The aim of this study was to investigate vestibular function, foot sensation, postural control and functional abilities, and to evaluate whether these variables are associated with fall-related wrist fracture.
A case-control study was conducted with 98 subjects, age range 50–75 years, who had sustained a fall-related wrist fracture. Forty-eight sex-,
age- and physical activity-matched individuals, with no previous history of wrist fracture, served as controls. Measurements included: head-shake test (HST), tuning fork, biothesiometer, Semmes-Weinstein monofilaments (MF), Sensory Organization Test (SOT), Five-Times-Sit-to-Stand Test (FTSTS), 10-m walk test (10MWT), Activities-specific Balance Confidence (ABC), and the Dizziness Handicap Inventory (DHI) scales. Logistic regression models were used to determine associations of variables with a fall-related wrist fracture.

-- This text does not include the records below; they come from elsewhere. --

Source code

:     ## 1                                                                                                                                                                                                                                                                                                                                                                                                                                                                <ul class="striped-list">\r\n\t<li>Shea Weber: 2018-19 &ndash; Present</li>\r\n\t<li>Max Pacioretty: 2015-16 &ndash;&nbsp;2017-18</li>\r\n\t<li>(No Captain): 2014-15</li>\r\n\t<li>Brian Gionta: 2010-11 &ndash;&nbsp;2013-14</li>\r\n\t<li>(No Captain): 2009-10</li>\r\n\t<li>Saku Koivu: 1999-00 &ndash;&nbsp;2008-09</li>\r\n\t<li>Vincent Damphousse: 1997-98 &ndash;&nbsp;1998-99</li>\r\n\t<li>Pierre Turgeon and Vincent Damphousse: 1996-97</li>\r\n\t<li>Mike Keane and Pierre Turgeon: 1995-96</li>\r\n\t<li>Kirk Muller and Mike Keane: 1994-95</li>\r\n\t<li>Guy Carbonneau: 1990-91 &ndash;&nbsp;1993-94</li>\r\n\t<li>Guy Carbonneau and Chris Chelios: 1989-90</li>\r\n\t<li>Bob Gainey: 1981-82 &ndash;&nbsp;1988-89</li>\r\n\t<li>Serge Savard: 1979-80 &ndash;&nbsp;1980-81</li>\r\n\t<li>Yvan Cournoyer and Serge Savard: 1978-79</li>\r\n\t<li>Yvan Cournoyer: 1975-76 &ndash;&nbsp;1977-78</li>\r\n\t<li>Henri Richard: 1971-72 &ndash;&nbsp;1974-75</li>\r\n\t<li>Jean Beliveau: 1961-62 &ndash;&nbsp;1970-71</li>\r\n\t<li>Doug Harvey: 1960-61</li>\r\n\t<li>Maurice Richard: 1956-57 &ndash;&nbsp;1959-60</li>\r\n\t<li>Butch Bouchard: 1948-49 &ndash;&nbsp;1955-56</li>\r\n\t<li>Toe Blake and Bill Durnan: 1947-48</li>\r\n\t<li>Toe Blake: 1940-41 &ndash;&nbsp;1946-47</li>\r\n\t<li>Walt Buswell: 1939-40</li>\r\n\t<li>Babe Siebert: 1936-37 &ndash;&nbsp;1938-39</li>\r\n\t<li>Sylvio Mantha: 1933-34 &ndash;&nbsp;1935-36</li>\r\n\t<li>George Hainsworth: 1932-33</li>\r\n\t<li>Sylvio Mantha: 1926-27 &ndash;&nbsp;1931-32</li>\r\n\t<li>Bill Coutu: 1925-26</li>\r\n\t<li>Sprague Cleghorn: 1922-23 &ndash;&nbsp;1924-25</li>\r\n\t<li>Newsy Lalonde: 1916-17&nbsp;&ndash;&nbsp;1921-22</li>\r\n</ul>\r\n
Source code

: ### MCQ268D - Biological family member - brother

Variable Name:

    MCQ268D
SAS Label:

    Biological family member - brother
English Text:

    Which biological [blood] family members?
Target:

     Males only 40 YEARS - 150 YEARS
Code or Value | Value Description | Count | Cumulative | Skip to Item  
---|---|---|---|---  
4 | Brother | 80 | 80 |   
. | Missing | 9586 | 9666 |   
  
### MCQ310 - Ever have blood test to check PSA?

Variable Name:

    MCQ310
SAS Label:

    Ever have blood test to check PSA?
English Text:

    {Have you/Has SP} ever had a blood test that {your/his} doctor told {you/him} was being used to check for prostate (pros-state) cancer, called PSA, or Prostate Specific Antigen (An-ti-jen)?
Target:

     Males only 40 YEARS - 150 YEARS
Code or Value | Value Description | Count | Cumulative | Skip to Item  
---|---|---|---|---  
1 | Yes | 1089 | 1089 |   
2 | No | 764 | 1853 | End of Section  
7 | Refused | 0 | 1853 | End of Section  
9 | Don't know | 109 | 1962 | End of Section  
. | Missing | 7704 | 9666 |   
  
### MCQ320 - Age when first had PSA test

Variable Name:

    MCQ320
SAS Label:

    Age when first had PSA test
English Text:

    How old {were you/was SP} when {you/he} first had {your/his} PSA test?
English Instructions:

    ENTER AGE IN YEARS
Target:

Vestibular asymmetry was apparent in 82% of wrist fracture subjects and 63% of controls (p = 0.012). Plantar pressure sensation (p <0.001), SOT composite scores (p < 0.001), 10MWT (p <0.001), FTSTS (p <0.001), ABC (p <0.001) and DHI (p <0.005) were significantly poorer among cases than controls. A positive HST (odds ratio (OR) 5.424; p = 0.008) and monofilament sensation (OR 3.886; p = 0.014) showed the strongest associations with having a fall-related wrist fracture.
Asymmetrical vestibular function and reduced plantar pressure sensation are associated with fall-related wrist fractures among the ageing population. These factors are potential targets for future interventions.